Cobra Resources (LON: COBR) shares are up 8% on further details of their rare earths drill programme. The results are good enough to be fair to them. But to be possibly unfair it's possible to wonder how much rare earth finds are likely to be in this near future. Because there are an awful lot of people announcing rare earth finds. So the value of any specific one does decline. Further, as the usual industrial logic goes, it'll be only the really good ones that even get developed. It's possible to therefore start to think that middling to good rare earth finds just aren't going to be worth anything at all.
Now this is being a bit gloomy, admittedly: “Drilling results demonstrate significant potential for resource extensions in multiple directions, with intervals up to 25m and Total Rare Earth Oxides ("TREO") grades of up to 3,568 ppm. Results will be incorporated in a rare earth mineral resource update,” And, well, yes. If someone were out there looking for rare earths say, three years back, we would all have said that that's a rather good find. Rare earths are not - as we know - in fact rare. But decent concentrations of them were thought to be rare. And that's the thing that we've more recently been finding out isn't quite true.

Cobra Resources share price from London Stock Exchange
Yes, it's entirely true that the world is going to use more rare earths in the coming decades. All those magnets for the EV revolution and so on. But as is near always true of a new mineral use - we have no shortage of minerals that can be used to supply it. We might well have a shortage of current mines, current processors, but that's something that can be solved by adding capital and effort. This is the thing which so often leads to shortages, metal price rises, then vast overwhelming waves of supply that drive prices back down again.
The nett effect of this is that rising metals prices kick off a vast rush of prospecting. But only the very best of those then go through into full production.
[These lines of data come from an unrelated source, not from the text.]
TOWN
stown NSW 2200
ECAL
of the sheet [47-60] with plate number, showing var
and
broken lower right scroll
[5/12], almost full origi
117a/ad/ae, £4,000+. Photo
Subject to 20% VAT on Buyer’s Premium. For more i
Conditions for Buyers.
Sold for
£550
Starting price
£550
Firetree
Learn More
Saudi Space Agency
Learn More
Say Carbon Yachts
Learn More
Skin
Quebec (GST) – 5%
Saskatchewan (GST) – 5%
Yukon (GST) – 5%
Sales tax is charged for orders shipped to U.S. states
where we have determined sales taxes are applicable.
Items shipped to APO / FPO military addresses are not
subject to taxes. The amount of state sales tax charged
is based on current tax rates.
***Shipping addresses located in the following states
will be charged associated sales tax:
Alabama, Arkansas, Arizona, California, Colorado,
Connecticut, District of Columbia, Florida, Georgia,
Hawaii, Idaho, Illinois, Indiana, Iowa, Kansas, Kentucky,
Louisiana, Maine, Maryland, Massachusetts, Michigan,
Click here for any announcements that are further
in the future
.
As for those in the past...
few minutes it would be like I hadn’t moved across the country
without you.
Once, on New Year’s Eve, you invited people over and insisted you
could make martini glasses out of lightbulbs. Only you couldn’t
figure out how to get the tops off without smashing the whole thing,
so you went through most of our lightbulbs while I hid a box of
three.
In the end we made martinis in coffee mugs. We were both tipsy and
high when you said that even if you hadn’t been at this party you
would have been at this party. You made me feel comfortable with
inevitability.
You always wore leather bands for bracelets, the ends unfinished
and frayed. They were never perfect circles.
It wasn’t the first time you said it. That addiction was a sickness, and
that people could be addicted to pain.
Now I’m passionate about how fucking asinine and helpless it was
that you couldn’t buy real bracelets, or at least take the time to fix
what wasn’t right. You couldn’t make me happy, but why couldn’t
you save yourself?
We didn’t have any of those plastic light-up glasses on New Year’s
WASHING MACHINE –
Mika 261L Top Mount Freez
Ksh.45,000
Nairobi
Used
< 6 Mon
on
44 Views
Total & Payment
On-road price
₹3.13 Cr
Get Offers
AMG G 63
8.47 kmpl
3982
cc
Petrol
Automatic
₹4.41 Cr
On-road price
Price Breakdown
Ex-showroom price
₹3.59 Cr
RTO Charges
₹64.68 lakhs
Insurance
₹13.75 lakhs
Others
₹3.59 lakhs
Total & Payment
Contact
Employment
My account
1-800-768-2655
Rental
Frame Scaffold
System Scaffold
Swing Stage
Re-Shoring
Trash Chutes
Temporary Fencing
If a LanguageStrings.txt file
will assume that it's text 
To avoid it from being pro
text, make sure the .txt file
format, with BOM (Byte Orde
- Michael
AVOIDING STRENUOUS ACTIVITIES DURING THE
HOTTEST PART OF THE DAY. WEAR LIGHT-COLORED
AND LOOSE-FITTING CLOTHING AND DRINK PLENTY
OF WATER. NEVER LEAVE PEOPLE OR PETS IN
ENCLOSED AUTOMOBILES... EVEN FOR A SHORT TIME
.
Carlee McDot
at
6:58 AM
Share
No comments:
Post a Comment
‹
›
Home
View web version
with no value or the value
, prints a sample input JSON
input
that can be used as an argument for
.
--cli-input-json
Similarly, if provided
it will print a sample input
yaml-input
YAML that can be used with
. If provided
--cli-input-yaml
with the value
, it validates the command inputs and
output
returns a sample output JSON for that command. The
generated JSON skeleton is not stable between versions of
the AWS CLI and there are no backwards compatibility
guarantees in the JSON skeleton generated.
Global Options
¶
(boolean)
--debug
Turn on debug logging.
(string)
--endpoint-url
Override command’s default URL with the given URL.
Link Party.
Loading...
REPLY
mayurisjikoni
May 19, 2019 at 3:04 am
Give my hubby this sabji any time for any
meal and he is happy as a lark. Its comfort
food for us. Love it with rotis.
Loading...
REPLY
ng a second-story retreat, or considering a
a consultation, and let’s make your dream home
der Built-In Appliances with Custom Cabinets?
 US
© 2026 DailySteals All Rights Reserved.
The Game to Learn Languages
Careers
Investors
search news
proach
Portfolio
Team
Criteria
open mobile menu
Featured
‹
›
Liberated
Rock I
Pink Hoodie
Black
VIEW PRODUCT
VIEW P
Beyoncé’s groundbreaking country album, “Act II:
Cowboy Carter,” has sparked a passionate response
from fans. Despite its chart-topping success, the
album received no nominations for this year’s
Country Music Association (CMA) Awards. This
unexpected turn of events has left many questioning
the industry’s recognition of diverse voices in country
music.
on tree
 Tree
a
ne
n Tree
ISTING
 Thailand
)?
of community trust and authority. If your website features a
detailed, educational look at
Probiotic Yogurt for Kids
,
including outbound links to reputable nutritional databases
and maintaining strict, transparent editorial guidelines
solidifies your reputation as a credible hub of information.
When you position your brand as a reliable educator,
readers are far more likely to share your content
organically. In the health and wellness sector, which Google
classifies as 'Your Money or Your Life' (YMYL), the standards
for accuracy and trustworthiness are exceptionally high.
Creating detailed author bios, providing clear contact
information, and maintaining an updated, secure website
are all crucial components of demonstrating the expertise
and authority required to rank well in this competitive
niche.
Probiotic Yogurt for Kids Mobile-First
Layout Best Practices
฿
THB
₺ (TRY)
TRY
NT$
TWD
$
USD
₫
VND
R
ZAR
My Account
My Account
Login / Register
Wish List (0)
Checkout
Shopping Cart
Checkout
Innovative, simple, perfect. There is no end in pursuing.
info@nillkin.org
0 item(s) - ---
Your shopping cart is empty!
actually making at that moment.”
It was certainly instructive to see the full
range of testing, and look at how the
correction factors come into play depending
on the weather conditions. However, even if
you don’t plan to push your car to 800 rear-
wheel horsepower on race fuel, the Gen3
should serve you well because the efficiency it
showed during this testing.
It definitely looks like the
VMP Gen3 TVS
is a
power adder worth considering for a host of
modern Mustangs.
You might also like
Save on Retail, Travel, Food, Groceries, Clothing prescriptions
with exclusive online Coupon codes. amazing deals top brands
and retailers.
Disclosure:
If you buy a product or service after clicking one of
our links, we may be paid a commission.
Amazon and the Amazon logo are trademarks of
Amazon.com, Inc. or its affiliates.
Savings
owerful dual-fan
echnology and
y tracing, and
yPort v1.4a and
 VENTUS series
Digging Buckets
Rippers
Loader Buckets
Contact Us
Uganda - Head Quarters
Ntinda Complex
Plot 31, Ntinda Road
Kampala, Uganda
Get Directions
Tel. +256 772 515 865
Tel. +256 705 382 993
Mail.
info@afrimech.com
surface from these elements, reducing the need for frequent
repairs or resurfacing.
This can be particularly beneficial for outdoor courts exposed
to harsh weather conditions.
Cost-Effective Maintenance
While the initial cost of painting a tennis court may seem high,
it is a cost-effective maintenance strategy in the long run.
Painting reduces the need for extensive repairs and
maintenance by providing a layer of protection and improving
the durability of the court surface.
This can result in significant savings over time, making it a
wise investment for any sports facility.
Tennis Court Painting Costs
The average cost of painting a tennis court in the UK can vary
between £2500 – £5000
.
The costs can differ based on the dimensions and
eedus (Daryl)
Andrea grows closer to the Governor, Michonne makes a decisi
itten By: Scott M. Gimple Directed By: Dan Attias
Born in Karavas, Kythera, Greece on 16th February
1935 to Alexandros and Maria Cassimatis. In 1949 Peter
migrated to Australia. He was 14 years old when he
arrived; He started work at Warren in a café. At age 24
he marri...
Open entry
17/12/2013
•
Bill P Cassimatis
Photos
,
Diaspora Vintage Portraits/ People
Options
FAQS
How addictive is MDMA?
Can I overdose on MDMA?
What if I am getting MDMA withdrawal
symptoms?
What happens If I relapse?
Because people have seen this all before even if the specific metal under consideration has changed. Or even with the same metal - this did happen with rare earths after 2010. By 2014 prices were back down below the starting point after only two mines had come into production.
With rare earths today we've got any number of ionic clay finds - which are rather better sources of the magnet metals than hard rock finds. Alvo Minerals, Thor Energy, those are just two of the 10 announcements that we know of on the Australian stock exchange alone in the past two months. Our point is that if rare earth deposits are now increasingly common then what's the value of a rare earth deposit? Especially if, as with Cobra, it's a middling grade hard rock one?